* [PROBLEM TO SOLVE]: Transcribe the records below from the first line to the line that includes "August 2020 - June 2021\", inclusive, and omit the pictures.

── DATA LISTING

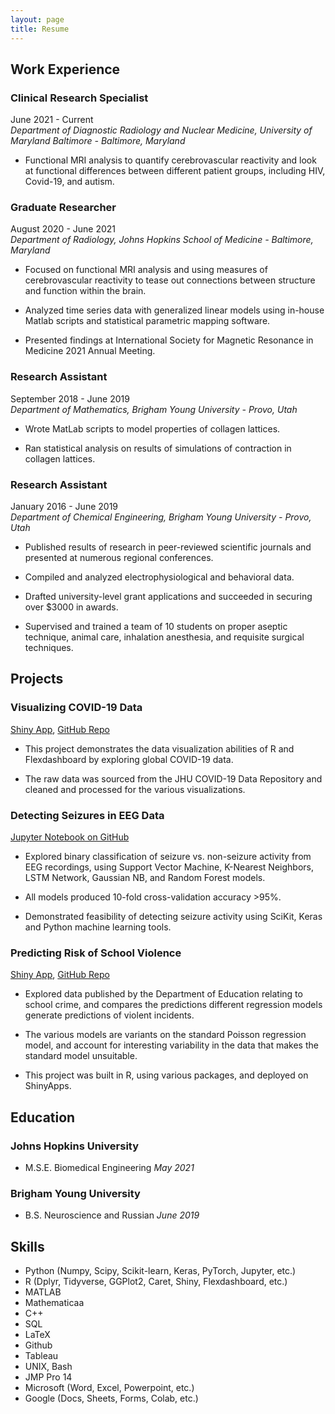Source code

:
 ```yaml
---
layout: page
title: Resume
---
```


## Work Experience

### Clinical Research Specialist
June 2021 - Current\
*Department of Diagnostic Radiology and Nuclear Medicine, University of
Maryland Baltimore - Baltimore, Maryland*

-   Functional MRI analysis to quantify cerebrovascular reactivity and
    look at functional differences between different patient groups,
    including HIV, Covid-19, and autism.

### Graduate Researcher
August 2020 - June 2021\
*Department of Radiology, Johns Hopkins School of Medicine - Baltimore,
Maryland*

-   Focused on functional MRI analysis and using measures of
    cerebrovascular reactivity to tease out connections between
    structure and function within the brain.

-   Analyzed time series data with generalized linear models using
    in-house Matlab scripts and statistical parametric mapping software.

-   Presented findings at International Society for Magnetic Resonance
    in Medicine 2021 Annual Meeting.

### Research Assistant
September 2018 - June 2019\
*Department of Mathematics, Brigham Young University - Provo, Utah*

-   Wrote MatLab scripts to model properties of collagen lattices.

-   Ran statistical analysis on results of simulations of contraction in
    collagen lattices.

### Research Assistant
January 2016 - June 2019\
*Department of Chemical Engineering, Brigham Young University - Provo,
Utah*

-   Published results of research in peer-reviewed scientific journals
    and presented at numerous regional conferences.

-   Compiled and analyzed electrophysiological and behavioral data.

-   Drafted university-level grant applications and succeeded in
    securing over \$3000 in awards.

-   Supervised and trained a team of 10 students on proper aseptic
    technique, animal care, inhalation anesthesia, and requisite
    surgical techniques.

## Projects

### Visualizing COVID-19 Data
[Shiny App](https://lincolnck.shinyapps.io/covid_dashboard/), [GitHub
Repo](https://github.com/lincolnck/coronavirus_flexdashboard)

-   This project demonstrates the data visualization abilities of R and
    Flexdashboard by exploring global COVID-19 data.

-   The raw data was sourced from the JHU COVID-19 Data Repository and
    cleaned and processed for the various visualizations.

### Detecting Seizures in EEG Data
[Jupyter Notebook on GitHub](https://github.com/lincolnck/eeg_seizure)

-   Explored binary classification of seizure vs. non-seizure activity
    from EEG recordings, using Support Vector Machine, K-Nearest
    Neighbors, LSTM Network, Gaussian NB, and Random Forest models.

-   All models produced 10-fold cross-validation accuracy >95%.

-   Demonstrated feasibility of detecting seizure activity using SciKit,
    Keras and Python machine learning tools.

### Predicting Risk of School Violence
[Shiny App](https://lincolnck.shinyapps.io/school_crime/), [GitHub
Repo](https://github.com/lincolnck/school_crime)

-   Explored data published by the Department of Education relating to
    school crime, and compares the predictions different regression
    models generate predictions of violent incidents.

-   The various models are variants on the standard Poisson regression
    model, and account for interesting variability in the data that
    makes the standard model unsuitable.

-   This project was built in R, using various packages, and deployed on
    ShinyApps.

## Education

### Johns Hopkins University
- M.S.E. Biomedical Engineering *May 2021*

### Brigham Young University
- B.S. Neuroscience and Russian *June 2019*

## Skills
- Python (Numpy, Scipy, Scikit-learn, Keras, PyTorch, Jupyter, etc.)
- R (Dplyr, Tidyverse, GGPlot2, Caret, Shiny, Flexdashboard, etc.)
- MATLAB
- Mathematicaa
- C++
- SQL
- LaTeX
- Github
- Tableau
- UNIX, Bash
- JMP Pro 14
- Microsoft (Word, Excel, Powerpoint, etc.)
- Google (Docs, Sheets, Forms, Colab, etc.)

────

* [TASK RESPONSE]:
Source code

:
 ```yaml
---
layout: page
title: Resume
---
```


## Work Experience

### Clinical Research Specialist
June 2021 - Current\
*Department of Diagnostic Radiology and Nuclear Medicine, University of
Maryland Baltimore - Baltimore, Maryland*

-   Functional MRI analysis to quantify cerebrovascular reactivity and
    look at functional differences between different patient groups,
    including HIV, Covid-19, and autism.

### Graduate Researcher
August 2020 - June 2021\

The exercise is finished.